::: GIVEN DATA

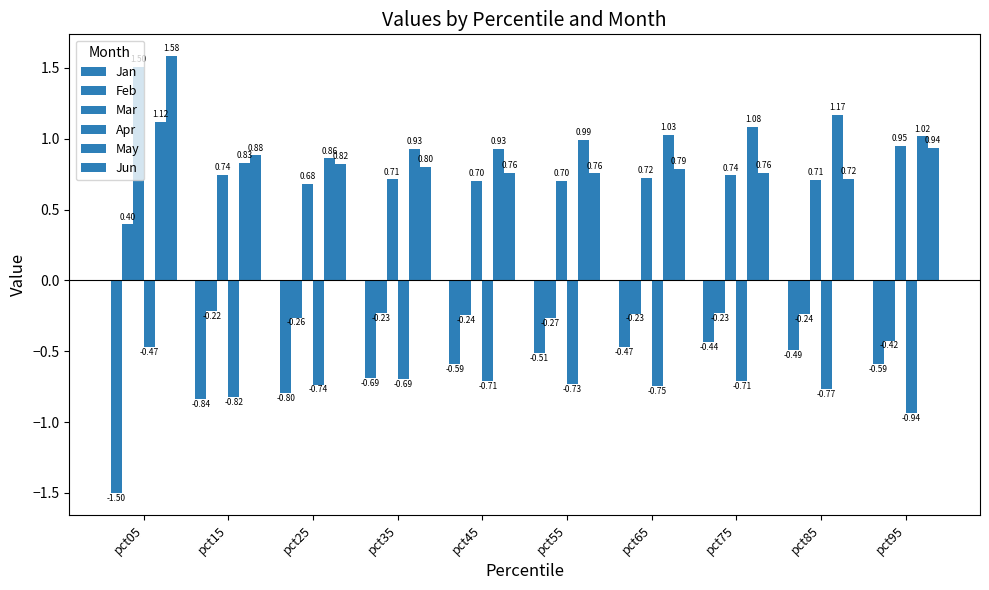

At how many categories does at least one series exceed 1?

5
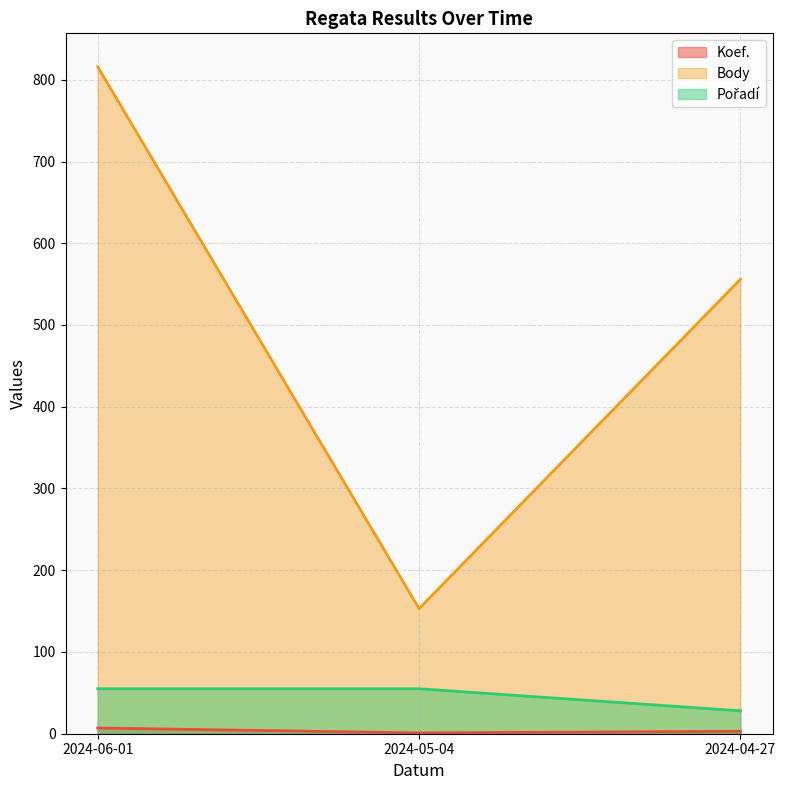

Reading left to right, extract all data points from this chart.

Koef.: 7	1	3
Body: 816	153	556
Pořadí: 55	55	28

::::::

* _PROBLEM REQUIREMENTS_
Extract each line of the data above that contains the string "many", treating uppercase and lowercase letters as different.

* _REPLY TO THE TASK_
At how many categories does at least one series exceed 1?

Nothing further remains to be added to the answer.